When to Use Encoder-Only

Good for:

  • Text classification (sentiment, intent, medical coding)
  • Named entity recognition (drug names, patient IDs)
  • Question answering (extractive — find the span)
  • Semantic similarity and embedding generation
  • Information retrieval (bi-encoder for dense retrieval)

Not suitable for:

  • Text generation (no decoder, can't autoregressively generate)
  • Summarisation (generative task)
  • Translation (generative task)
  • Open-ended chat

Rule of thumb: If the task is about understanding existing text → encoder-only. If the task requires generating new text → decoder-only or encoder-decoder.


The [CLS] Token

BERT prepends a special [CLS] (classification) token. After the full encoder stack, the [CLS] representation is used as a pooled sentence embedding:

Input: [CLS] The patient takes Warfarin [SEP]
Output: [h_CLS, h_The, h_patient, h_takes, h_Warfarin, h_SEP]
        ↑
        h_CLS is used for classification tasks
        (it attends to all tokens and aggregates sequence-level meaning)
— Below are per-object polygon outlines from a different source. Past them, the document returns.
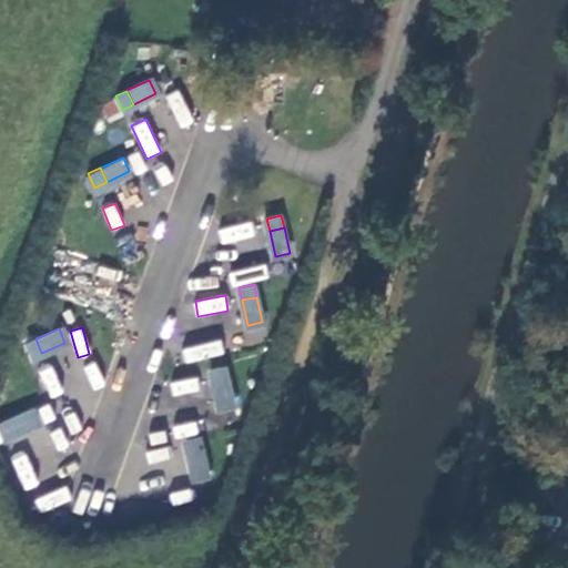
[(30,357),(41,353),(36,338),(23,343),(30,357)]
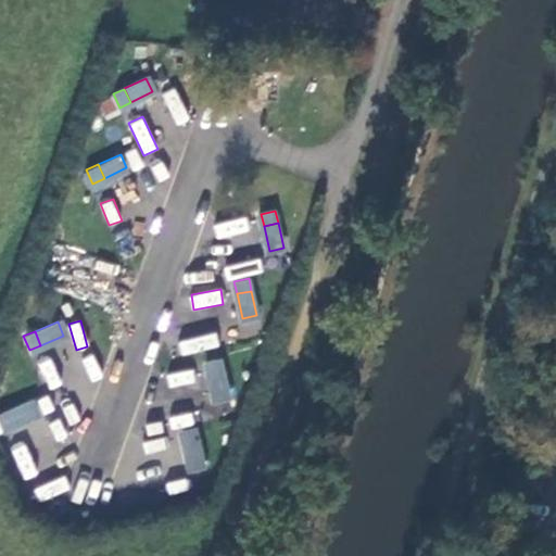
[(179,340),(181,354),(219,348),(217,332),(179,340)]
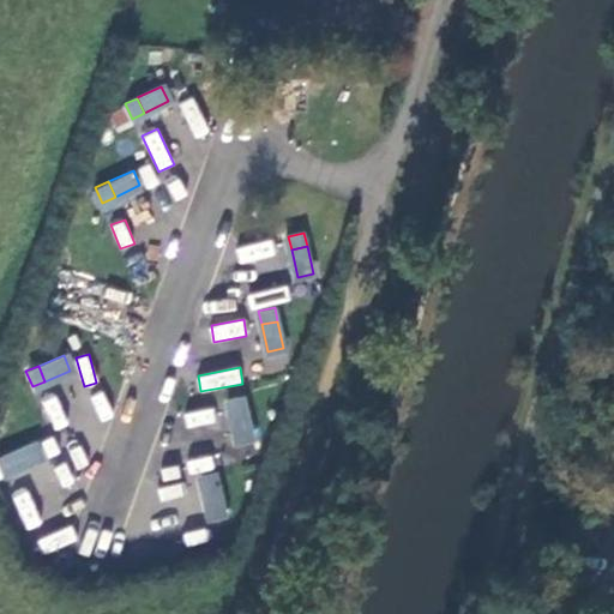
[(38,402),(55,431),(70,422),(54,393),(38,402)]
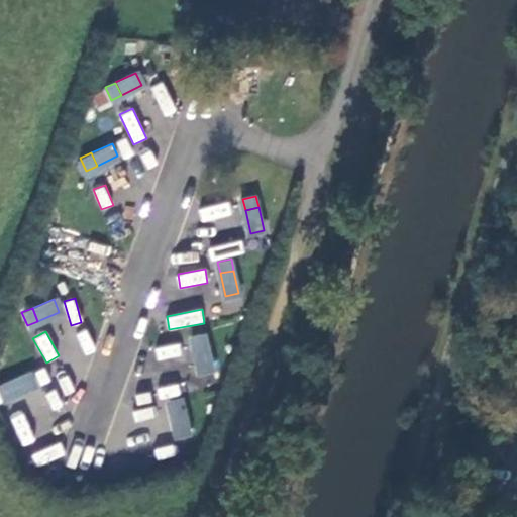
[(189,336),(192,347),(205,344),(203,333),(189,336)]
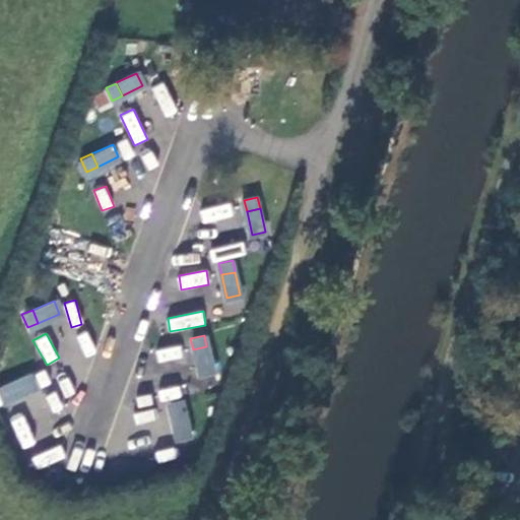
[(157,362),(183,359),(181,345),(155,348),(157,362)]
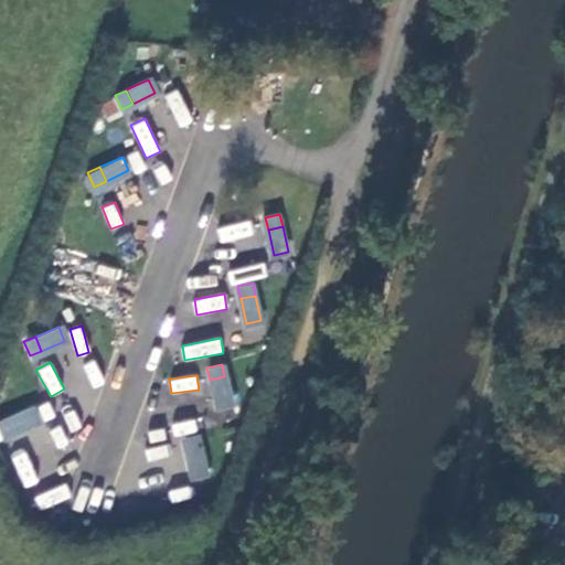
[(224,376),(210,380),(215,404),(230,401),(224,376)]
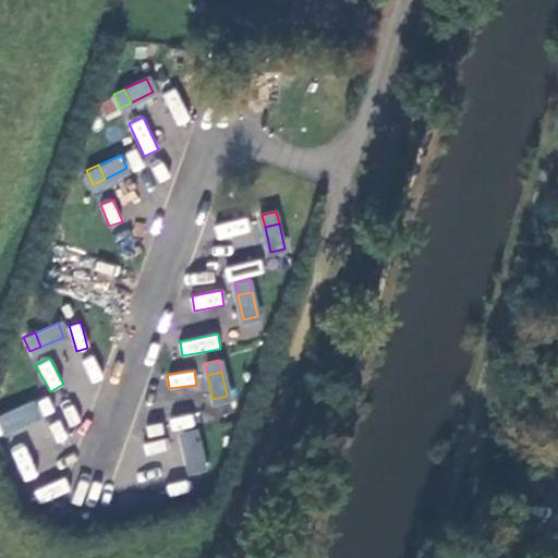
[(5,407),(11,421),(34,411),(28,397),(5,407)]
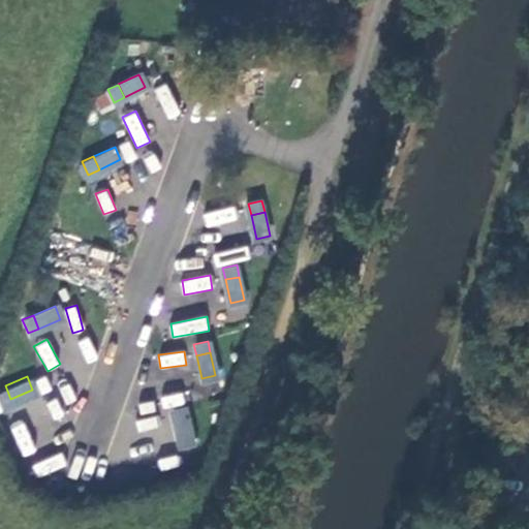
[(0,402),(10,399),(4,385),(0,386),(0,402)]
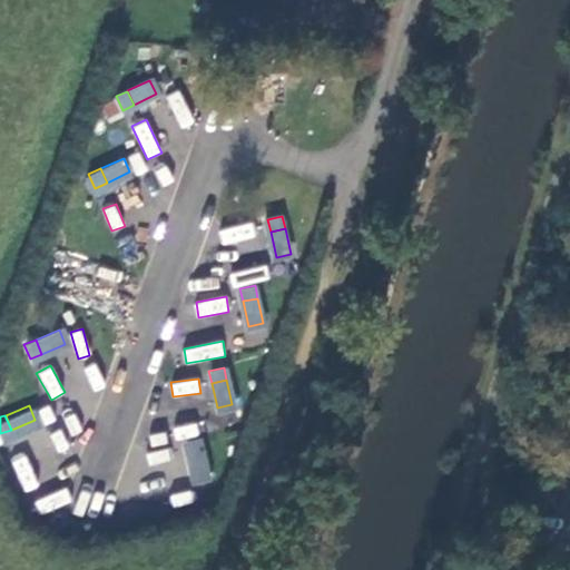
[(182,441),(185,453),(199,450),(196,438),(182,441)]
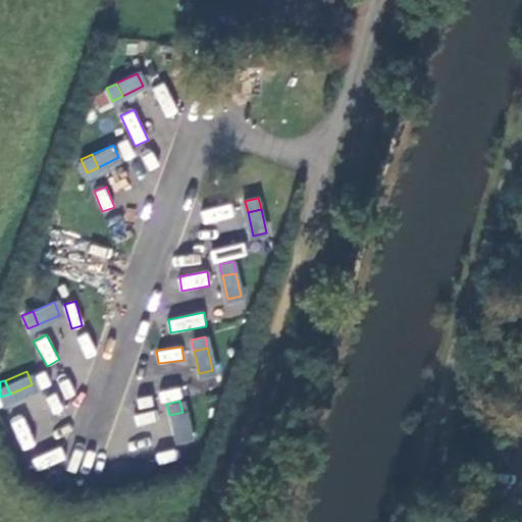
[(183,412),(169,415),(173,437),(188,434),(183,412)]
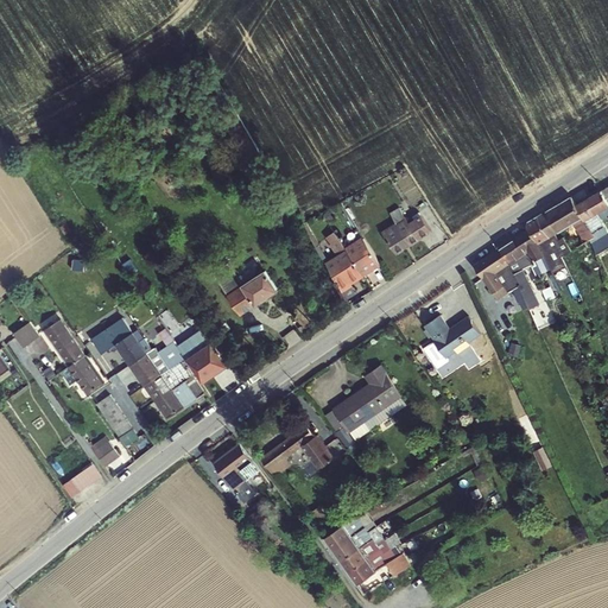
[(577,206),(473,249),(493,298),(521,286),(514,270),(546,255),(553,272),(569,265),(564,253),(570,251),(561,228),(576,222),(584,241),(591,239),(596,252),(607,247),(607,229),(600,234),(597,228),(606,225),(601,214),(607,210),(607,184),(575,198),(577,206)]
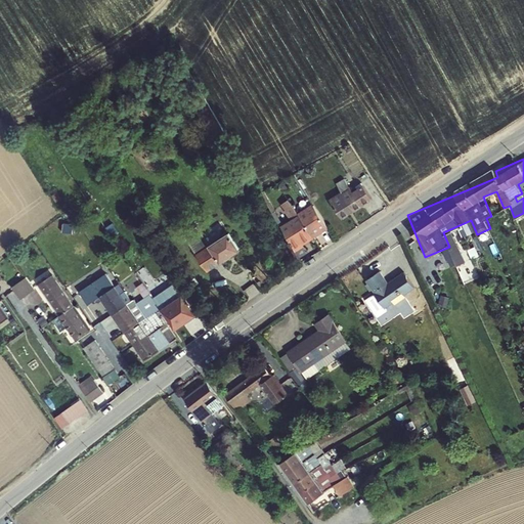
[(338,191),(340,194),(329,202),(340,219),(370,200),(361,186),(351,192),(348,187),(347,188),(342,180),(335,185),(338,191)]
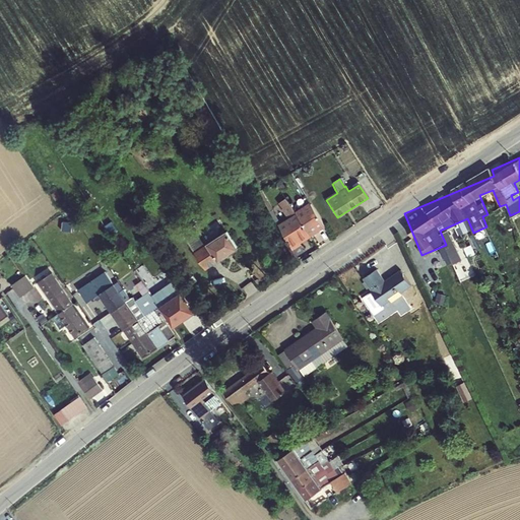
[(278,228),(291,250),(300,245),(299,242),(310,235),(296,213),(289,204),(282,208),(289,220),(278,228)]
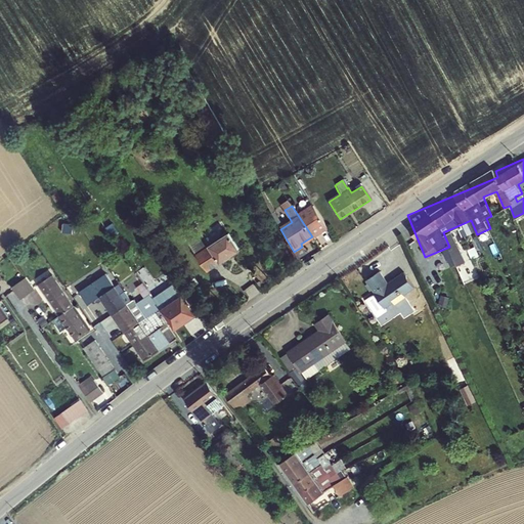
[(298,215),(312,236),(325,227),(312,206),(298,215)]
For retrieval and similarity, mean pooling over all token representations often outperforms the [CLS] token (used in sentence-transformers).


Interview Answer

"Encoder-only models like BERT use bidirectional self-attention — every token attends to all other tokens, giving full context from both directions. They're pretrained with Masked Language Modelling: randomly mask tokens and predict them from surrounding context. The outputs are contextualised embeddings suitable for classification, NER, extractive QA, and semantic similarity. They cannot generate text natively — for generation tasks, use decoder-only or encoder-decoder models."